# ASSIGNMENT:
Could you copy each line of the listing that holds "brown"?

____________________

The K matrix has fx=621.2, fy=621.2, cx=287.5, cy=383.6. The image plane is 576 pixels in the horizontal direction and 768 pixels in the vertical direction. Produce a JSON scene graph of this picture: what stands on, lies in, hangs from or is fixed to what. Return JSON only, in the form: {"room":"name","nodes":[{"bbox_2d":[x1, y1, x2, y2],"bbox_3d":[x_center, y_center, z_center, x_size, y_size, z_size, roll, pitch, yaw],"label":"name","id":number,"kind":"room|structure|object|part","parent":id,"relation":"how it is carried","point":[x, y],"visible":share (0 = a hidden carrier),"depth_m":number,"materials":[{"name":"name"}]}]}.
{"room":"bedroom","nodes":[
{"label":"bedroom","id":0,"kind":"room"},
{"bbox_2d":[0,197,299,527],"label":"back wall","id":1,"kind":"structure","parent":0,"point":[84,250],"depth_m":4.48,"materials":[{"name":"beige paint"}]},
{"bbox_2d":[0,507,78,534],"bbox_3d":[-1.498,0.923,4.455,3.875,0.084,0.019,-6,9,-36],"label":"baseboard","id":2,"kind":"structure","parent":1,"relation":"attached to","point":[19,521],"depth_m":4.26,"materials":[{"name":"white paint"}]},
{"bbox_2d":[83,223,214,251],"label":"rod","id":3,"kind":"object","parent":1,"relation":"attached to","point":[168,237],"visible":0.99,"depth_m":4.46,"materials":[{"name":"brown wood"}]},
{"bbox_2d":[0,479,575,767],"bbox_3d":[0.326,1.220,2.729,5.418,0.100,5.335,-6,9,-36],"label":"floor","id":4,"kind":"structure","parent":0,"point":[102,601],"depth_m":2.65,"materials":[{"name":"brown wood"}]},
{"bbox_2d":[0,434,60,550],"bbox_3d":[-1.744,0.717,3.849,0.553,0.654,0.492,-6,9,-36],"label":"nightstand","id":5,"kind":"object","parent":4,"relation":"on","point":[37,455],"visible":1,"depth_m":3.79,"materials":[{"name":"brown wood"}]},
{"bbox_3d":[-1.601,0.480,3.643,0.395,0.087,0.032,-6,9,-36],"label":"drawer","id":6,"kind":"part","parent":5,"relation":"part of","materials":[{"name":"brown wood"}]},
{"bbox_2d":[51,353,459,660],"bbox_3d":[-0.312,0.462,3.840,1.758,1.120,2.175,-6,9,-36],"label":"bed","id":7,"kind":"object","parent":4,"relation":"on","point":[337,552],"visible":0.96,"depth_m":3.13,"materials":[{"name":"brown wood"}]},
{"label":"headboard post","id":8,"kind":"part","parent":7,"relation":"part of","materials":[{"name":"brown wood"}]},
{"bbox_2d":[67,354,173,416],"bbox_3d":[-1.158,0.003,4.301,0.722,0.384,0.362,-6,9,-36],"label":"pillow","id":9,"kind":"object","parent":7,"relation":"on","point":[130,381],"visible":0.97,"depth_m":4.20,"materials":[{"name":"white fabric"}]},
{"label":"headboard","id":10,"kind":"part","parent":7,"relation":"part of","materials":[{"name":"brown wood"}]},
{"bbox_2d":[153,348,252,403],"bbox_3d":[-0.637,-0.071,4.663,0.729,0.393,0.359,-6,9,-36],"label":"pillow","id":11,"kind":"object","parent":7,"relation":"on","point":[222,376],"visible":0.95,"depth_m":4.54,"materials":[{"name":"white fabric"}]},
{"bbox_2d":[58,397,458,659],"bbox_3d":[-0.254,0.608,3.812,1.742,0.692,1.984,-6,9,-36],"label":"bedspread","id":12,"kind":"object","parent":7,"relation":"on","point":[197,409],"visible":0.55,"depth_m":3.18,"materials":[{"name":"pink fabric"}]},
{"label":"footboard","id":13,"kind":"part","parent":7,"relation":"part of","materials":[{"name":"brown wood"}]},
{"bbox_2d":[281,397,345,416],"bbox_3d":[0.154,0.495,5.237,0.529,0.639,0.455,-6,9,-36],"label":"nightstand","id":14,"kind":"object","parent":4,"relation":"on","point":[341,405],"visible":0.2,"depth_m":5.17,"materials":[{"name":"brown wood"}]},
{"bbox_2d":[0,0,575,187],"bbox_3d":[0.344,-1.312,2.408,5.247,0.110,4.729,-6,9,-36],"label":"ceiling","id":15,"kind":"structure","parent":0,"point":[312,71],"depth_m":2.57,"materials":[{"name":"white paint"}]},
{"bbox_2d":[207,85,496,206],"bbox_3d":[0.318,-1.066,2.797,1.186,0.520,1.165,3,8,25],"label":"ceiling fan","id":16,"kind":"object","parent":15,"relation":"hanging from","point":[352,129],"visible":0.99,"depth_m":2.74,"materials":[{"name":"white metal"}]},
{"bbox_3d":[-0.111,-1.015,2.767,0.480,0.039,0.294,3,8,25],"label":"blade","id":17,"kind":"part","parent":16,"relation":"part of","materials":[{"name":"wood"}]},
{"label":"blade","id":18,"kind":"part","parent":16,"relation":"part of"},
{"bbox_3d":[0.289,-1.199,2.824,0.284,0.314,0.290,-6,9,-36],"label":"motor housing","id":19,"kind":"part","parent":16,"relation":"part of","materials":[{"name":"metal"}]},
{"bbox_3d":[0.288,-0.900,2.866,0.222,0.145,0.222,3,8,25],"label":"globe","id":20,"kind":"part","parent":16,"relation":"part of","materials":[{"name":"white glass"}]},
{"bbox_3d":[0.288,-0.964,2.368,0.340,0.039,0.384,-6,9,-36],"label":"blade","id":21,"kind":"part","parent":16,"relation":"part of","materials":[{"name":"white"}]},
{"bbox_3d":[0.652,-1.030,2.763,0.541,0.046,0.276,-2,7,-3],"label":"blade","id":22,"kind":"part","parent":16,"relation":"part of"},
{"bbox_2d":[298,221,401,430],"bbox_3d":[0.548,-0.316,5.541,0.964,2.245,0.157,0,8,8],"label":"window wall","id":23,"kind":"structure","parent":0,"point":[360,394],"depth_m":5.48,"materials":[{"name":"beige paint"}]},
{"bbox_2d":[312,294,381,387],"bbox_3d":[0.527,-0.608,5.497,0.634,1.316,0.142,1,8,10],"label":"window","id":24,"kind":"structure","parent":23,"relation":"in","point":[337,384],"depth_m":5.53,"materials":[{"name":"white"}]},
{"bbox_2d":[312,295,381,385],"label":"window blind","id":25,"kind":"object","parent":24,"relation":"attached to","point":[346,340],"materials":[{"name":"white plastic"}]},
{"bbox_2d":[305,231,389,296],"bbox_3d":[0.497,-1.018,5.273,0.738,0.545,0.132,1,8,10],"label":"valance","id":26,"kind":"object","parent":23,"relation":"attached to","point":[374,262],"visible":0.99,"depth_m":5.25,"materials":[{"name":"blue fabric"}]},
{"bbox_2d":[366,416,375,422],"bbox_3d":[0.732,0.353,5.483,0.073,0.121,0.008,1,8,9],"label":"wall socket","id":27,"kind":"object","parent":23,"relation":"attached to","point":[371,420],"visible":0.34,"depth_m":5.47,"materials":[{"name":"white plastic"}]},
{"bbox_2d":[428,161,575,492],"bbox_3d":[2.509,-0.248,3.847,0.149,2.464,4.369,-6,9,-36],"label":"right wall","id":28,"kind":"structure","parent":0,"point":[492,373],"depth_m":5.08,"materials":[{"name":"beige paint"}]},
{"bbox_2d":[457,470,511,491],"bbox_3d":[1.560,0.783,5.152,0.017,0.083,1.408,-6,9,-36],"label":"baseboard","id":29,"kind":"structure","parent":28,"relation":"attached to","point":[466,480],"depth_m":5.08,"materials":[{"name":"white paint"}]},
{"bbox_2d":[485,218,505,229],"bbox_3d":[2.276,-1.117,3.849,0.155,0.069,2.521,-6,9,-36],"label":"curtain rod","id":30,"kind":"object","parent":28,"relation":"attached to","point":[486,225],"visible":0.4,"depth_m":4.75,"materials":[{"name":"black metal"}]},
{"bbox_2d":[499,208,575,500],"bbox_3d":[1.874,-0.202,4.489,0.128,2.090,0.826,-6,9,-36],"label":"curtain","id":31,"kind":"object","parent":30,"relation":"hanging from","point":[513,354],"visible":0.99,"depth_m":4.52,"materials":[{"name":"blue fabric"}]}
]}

____________________

# ANSWER:
{"bbox_2d":[83,223,214,251],"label":"rod","id":3,"kind":"object","parent":1,"relation":"attached to","point":[168,237],"visible":0.99,"depth_m":4.46,"materials":[{"name":"brown wood"}]},
{"bbox_2d":[0,479,575,767],"bbox_3d":[0.326,1.220,2.729,5.418,0.100,5.335,-6,9,-36],"label":"floor","id":4,"kind":"structure","parent":0,"point":[102,601],"depth_m":2.65,"materials":[{"name":"brown wood"}]},
{"bbox_2d":[0,434,60,550],"bbox_3d":[-1.744,0.717,3.849,0.553,0.654,0.492,-6,9,-36],"label":"nightstand","id":5,"kind":"object","parent":4,"relation":"on","point":[37,455],"visible":1,"depth_m":3.79,"materials":[{"name":"brown wood"}]},
{"bbox_3d":[-1.601,0.480,3.643,0.395,0.087,0.032,-6,9,-36],"label":"drawer","id":6,"kind":"part","parent":5,"relation":"part of","materials":[{"name":"brown wood"}]},
{"bbox_2d":[51,353,459,660],"bbox_3d":[-0.312,0.462,3.840,1.758,1.120,2.175,-6,9,-36],"label":"bed","id":7,"kind":"object","parent":4,"relation":"on","point":[337,552],"visible":0.96,"depth_m":3.13,"materials":[{"name":"brown wood"}]},
{"label":"headboard post","id":8,"kind":"part","parent":7,"relation":"part of","materials":[{"name":"brown wood"}]},
{"label":"headboard","id":10,"kind":"part","parent":7,"relation":"part of","materials":[{"name":"brown wood"}]},
{"label":"footboard","id":13,"kind":"part","parent":7,"relation":"part of","materials":[{"name":"brown wood"}]},
{"bbox_2d":[281,397,345,416],"bbox_3d":[0.154,0.495,5.237,0.529,0.639,0.455,-6,9,-36],"label":"nightstand","id":14,"kind":"object","parent":4,"relation":"on","point":[341,405],"visible":0.2,"depth_m":5.17,"materials":[{"name":"brown wood"}]},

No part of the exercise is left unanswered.